RAB meetings are supposed to be venues for two-way communication between the military and community representatives. This one, however, like the meeting on Whidbey last year, was a presentation rather than a conversation, with both community and public comment curtailed by an artificially compressed timeframe. The facilitator treated comments from both community RAB members and the public abruptly and dismissively. An unnecessarily large number of Airforce personnel in dress uniform was interspersed with the public. In short, the atmosphere of mistrust between the Airforce and the public was even more palpable than between the Navy and the public in the RAB meeting at NAS Whidbey.

The DoD team was indeed there, and we had a chance to talk. They saw what I saw, and will be taking that message back to DC. They recognize that the communication that is happening now will be wholly inadequate as the scope of the problem balloons under the new EPA MCLs.


Well, the Army makes the Airforce look good. The main Army base in Washington State is JBLM, Joint Base Lewis-McChord, comprised of the Airforce’s McChord Field and the Army’s Fort Lewis. This vast base has a total population of 210,000, making it the fourth largest military installation in the world. Firefighting foam used at the base has contaminated groundwater which supplies the cities of Dupont and Lakewood, as well as many smaller water systems and private wells. JBLM also runs the Yakima Training Center, where firefighting activities have contaminated wells in East Selah.

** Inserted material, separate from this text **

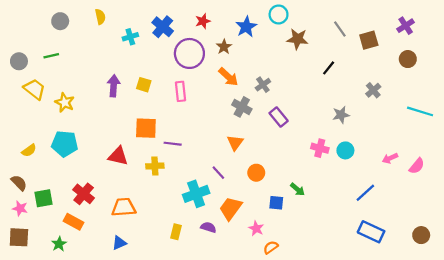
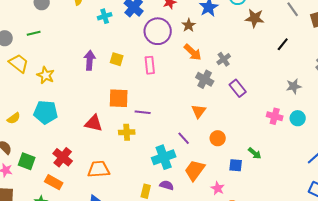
green square: (43, 198) -> (27, 161), turned 30
purple semicircle: (208, 227) -> (167, 185), moved

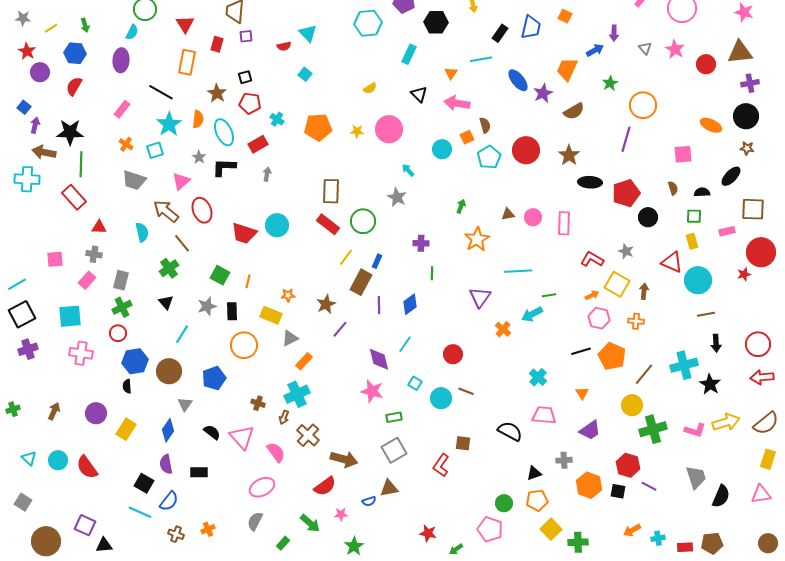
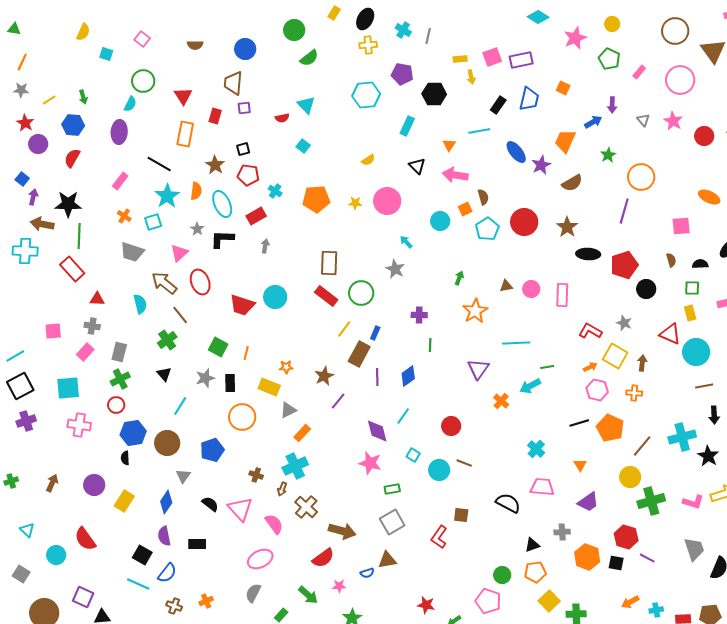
cyan circle: (58, 460) -> (56, 555), moved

The Army’s response has been woefully inadequate, while the communication style has bordered on hostile. State agencies have stepped up to pressure the Army to do more in East Selah. Under threat of an enforcement order from the Department of Ecology, the Army is now installing whole house filtration systems in homes on private wells. Under new county commissioners, the Yakima Health District has finally stepped up to take some responsibility for Group B water systems serving up to 15 connections, and the state Department of Health has offered free livestock testing.

The Army has so far refused to establish a RAB at either Yakima Training Center or JBLM. This may be a consequence of the joint nature of JBLM, with finger-pointing between the Army and Airforce. The DoD team is aware of the gap and is working on it.

What next?

It’s taken relentless pressure from community groups and agency staff to achieve the results seen so far. Issues still exist, but I’m hopeful that the new regulatory limits and a focus on improved communication will bring safe drinking water to those affected by PFAS contamination from military installations, whether they’re on a large water system or a private well.